START SUPPLIED MATERIAL

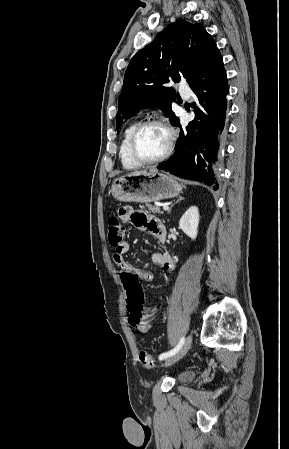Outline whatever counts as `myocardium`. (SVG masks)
<instances>
[{
    "instance_id": "myocardium-1",
    "label": "myocardium",
    "mask_w": 289,
    "mask_h": 449,
    "mask_svg": "<svg viewBox=\"0 0 289 449\" xmlns=\"http://www.w3.org/2000/svg\"><path fill=\"white\" fill-rule=\"evenodd\" d=\"M151 125H158L160 127H162L167 135H168V145L166 150L164 151V153L162 155H160L159 157L155 158V159H151V160H144L142 158H140L137 154L136 151V141L138 138V135L140 134V132ZM175 143H176V132L174 130V128L170 125V123L163 117H151L149 119H146L140 123H138V125L135 127V129L133 130L130 140H129V151H130V155L132 157V159L137 162L140 165H152V164H156V163H160L162 161H164L165 159H167L173 152L174 147H175Z\"/></svg>"
}]
</instances>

END SUPPLIED MATERIAL

*REQUIREMENT:*
Reproduce every line of the items above verbatim, leaving out the pictures.

*ANSWER TO THE PROBLEM:*
Outline whatever counts as `myocardium`. (SVG masks)
<instances>
[{
    "instance_id": "myocardium-1",
    "label": "myocardium",
    "mask_w": 289,
    "mask_h": 449,
    "mask_svg": "<svg viewBox=\"0 0 289 449\" xmlns=\"http://www.w3.org/2000/svg\"><path fill=\"white\" fill-rule=\"evenodd\" d=\"M151 125H158L160 127H162L167 135H168V145L166 150L164 151V153L162 155H160L159 157L155 158V159H151V160H144L142 158H140L137 154L136 151V141L138 138V135L140 134V132ZM175 143H176V132L174 130V128L170 125V123L163 117H151L149 119H146L140 123H138V125L135 127V129L133 130L130 140H129V151H130V155L132 157V159L137 162L140 165H152V164H156V163H160L162 161H164L165 159H167L173 152L174 147H175Z\"/></svg>"
}]
</instances>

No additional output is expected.